→ **指示**
(1) 原文の「論旨は結局において理由がない。」という文を英語に訳しなさい。
(2) 下の一覧全体で「genus」を「属」に置き換え、それ以外は変えずに一覧を書き直しなさい。

弁護人大橋茹、斎藤壽の控訴趣意第一点について。

(イ)原審第一回公判調書によれば裁判官が証拠調に入る旨を告げると檢察官は本件犯行事実を立証する爲と前置きし冒頭から所論(一)乃至(三)の各供述調書を各被害者作成の被害届と一括して其の取調を請求し裁判官は右各書面の証拠調決定を宣し檢察官は右各書面を(一)乃至(三)の各供述調書を先順位に各被害者作成の被害届を後順位に順次朗読提示して裁判官に提出した事実を証明することが出來る。然るに右(一)乃至(三)の各供述調書は何れも刑事訴訟法第三百二十二條第一項に所謂被告人に不利益な事実の承認を内容とし其の承認が自白である場合であるから同法第三百一條によつて犯罪事実に関する他の証拠が取調べられた後でなければ其の取調の請求の許されないものに該当する。故に檢察官の右(一)乃至(三)の各供述調書に対する証拠調の請求は右同條に違反するものであり之を認容した前記原審の証拠調の決定及び同決定に基く右各供述調書の証拠調手続の違法を免れないことはまことに所論の通りである。しかし他面右公判調書によれば、檢察官の起訴状朗読後被告事件に対する意見陳述において被告人はその通りであつて別に爭うことはない旨を答述しておるので他の原審共同被告人の場合とは異なり被告人に関する限りは所論(三)の被告人の供述調書の取調により特に裁判官に対し被告人に不利益な予断を抱かしめるような余地のあり得なかつたことを推論するに十分であるから前記証拠調の違法は判決の結果に影響を及ぼすものとは認めることが出來ない。論旨は結局において理由がない。

同第二点について。

→ **保存記録**

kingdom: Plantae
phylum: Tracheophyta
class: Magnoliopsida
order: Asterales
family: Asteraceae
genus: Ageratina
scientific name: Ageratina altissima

→ **各問の解答**
(1) In the end, the argument is without merit.

(2)
kingdom: Plantae
phylum: Tracheophyta
class: Magnoliopsida
order: Asterales
family: Asteraceae
属: Ageratina
scientific name: Ageratina altissima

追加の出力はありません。